10. A billboard, comprising:

a substrate having a first surface and a second surface at opposite sides thereof;

a plurality of pattern units formed on the first surface of the substrate or formed in the substrate, each of the pattern units comprising at least first, second, third and fourth pattern cells arranged in a matrix, the at least first pattern cells of the pattern units together forming a first picture, the at least second pattern cells of the pattern units together forming a second picture, the at least third pattern cells of the pattern units together forming a third picture and the at least fourth pattern cells of the pattern units together forming a fourth picture;

a lens array corresponding to the pattern units arranged on the second surface of the substrate, the lens array displaying images of the first, second, third and fourth pictures at different viewing angles, respectively, wherein the lens array comprises a plurality of lenses arranged in rows and columns, and each of the lenses comprises a second-order surface through which light rays are output from the lens and a planar surface thorough which the light rays enter the lens, the planar surface being located facing a corresponding pattern unit, the planar surface being divided by at least two reference surfaces in the each of the lenses into at least first, second, third and fourth parts which are arranged in a matrix and located corresponding to the at least first, second, third and fourth pattern cells of the corresponding pattern unit, the at least first and second reference surfaces having different focuses;

a wedge-shaped light guide plate disposed facing the first surface of the substrate, the wedge-shaped light guide plate having an incident surface; and

at least one light source disposed facing the incident surface of the wedge-shaped light guide plate.

11. The billboard as claimed in claim 10, wherein the planar surface of each of the lenses is opposite to the second-order surface.

12. The billboard as claimed in claim 10, wherein the second-order surface of each lens is an ellipsoid surface.

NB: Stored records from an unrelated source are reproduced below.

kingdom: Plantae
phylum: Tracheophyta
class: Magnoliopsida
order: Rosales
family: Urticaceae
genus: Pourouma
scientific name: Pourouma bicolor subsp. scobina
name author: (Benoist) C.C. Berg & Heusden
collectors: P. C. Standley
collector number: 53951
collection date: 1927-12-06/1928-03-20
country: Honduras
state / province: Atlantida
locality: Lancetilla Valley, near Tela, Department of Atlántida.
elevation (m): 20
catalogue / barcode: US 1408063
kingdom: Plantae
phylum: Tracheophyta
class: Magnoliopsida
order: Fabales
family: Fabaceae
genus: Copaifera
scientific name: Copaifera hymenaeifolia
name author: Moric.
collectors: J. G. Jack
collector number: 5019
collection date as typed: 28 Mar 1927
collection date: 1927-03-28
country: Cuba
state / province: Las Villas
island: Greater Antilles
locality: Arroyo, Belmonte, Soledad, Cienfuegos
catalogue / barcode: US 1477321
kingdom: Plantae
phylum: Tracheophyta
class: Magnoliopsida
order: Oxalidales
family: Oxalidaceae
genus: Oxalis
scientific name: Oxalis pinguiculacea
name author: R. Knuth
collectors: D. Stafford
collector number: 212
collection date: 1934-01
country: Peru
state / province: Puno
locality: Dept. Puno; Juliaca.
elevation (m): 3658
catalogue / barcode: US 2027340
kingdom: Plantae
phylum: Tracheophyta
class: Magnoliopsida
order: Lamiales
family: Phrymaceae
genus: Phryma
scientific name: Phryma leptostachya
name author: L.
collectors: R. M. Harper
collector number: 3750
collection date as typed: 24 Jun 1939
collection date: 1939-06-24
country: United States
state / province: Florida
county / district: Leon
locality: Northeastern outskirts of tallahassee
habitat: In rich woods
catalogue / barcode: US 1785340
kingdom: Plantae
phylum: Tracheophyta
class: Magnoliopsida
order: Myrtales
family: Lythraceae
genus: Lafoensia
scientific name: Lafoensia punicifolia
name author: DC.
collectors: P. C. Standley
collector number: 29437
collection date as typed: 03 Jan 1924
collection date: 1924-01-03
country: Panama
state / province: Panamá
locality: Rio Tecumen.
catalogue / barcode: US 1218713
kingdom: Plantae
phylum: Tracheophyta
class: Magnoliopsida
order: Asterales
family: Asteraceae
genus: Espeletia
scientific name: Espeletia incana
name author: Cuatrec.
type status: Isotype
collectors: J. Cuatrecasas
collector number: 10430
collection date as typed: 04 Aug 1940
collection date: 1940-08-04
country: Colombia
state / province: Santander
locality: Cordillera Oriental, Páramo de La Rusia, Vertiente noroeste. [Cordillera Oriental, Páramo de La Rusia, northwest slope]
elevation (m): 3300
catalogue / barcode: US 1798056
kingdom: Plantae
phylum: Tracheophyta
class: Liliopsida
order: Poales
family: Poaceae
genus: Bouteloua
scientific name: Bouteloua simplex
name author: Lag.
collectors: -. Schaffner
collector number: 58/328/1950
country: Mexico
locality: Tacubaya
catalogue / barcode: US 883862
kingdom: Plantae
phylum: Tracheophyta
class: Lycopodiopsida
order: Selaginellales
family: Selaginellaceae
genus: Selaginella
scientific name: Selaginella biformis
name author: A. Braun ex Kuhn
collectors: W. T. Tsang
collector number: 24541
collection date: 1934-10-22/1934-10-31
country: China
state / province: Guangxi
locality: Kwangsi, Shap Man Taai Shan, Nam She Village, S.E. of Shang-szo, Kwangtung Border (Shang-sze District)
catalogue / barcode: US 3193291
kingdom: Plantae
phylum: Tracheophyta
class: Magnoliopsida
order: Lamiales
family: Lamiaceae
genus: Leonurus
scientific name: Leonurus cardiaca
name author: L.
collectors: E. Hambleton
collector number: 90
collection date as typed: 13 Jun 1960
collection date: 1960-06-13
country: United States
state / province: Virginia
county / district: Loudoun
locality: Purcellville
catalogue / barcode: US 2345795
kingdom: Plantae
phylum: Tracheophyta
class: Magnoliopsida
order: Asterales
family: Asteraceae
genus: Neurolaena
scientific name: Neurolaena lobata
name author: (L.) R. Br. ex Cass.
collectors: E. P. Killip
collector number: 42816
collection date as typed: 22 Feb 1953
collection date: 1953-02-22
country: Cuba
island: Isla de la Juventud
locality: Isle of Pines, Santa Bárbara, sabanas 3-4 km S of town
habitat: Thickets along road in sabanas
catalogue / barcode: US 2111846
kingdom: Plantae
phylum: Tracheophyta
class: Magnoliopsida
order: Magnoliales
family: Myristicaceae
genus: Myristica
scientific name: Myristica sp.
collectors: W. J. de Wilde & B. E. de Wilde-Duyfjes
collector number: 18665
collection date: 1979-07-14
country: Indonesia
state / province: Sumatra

13. The billboard as claimed in claim 10, wherein the second-order surface of each lens is a hyperboloid surface or a paraboloid surface.

14. The billboard as claimed in claim 10, wherein each of the pattern units comprises nine equal-area pattern cells, the pattern cells are arranged in rows and columns, and the number of pattern cells arranged in each row is equal to the number of pattern cells arranged in each column.

15. The billboard as claimed in claim 14, wherein the pattern cells of all of the pattern units are selectively combined to form nine independent pictures.

16. The billboard as claimed in claim 10, wherein the at least one light source comprises a light emitting diode.

17. The billboard as claimed in claim 10, wherein the at least first, second, third and fourth pattern cells are equal-area and arranged in rows and columns, and the number of pattern cells arranged in each row is equal to the number of pattern cells arranged in each column.

18. The billboard as claimed in claim 10, wherein the first parts of the planar surfaces of all the lenses cooperatively together display the first picture, the second parts of the planar surfaces of all the lenses cooperatively together displaying the second picture, the third parts of the planar surfaces of all the lenses cooperatively together displaying the third picture, the fourth parts of the planar surfaces of all the lenses cooperatively together displaying the fourth picture.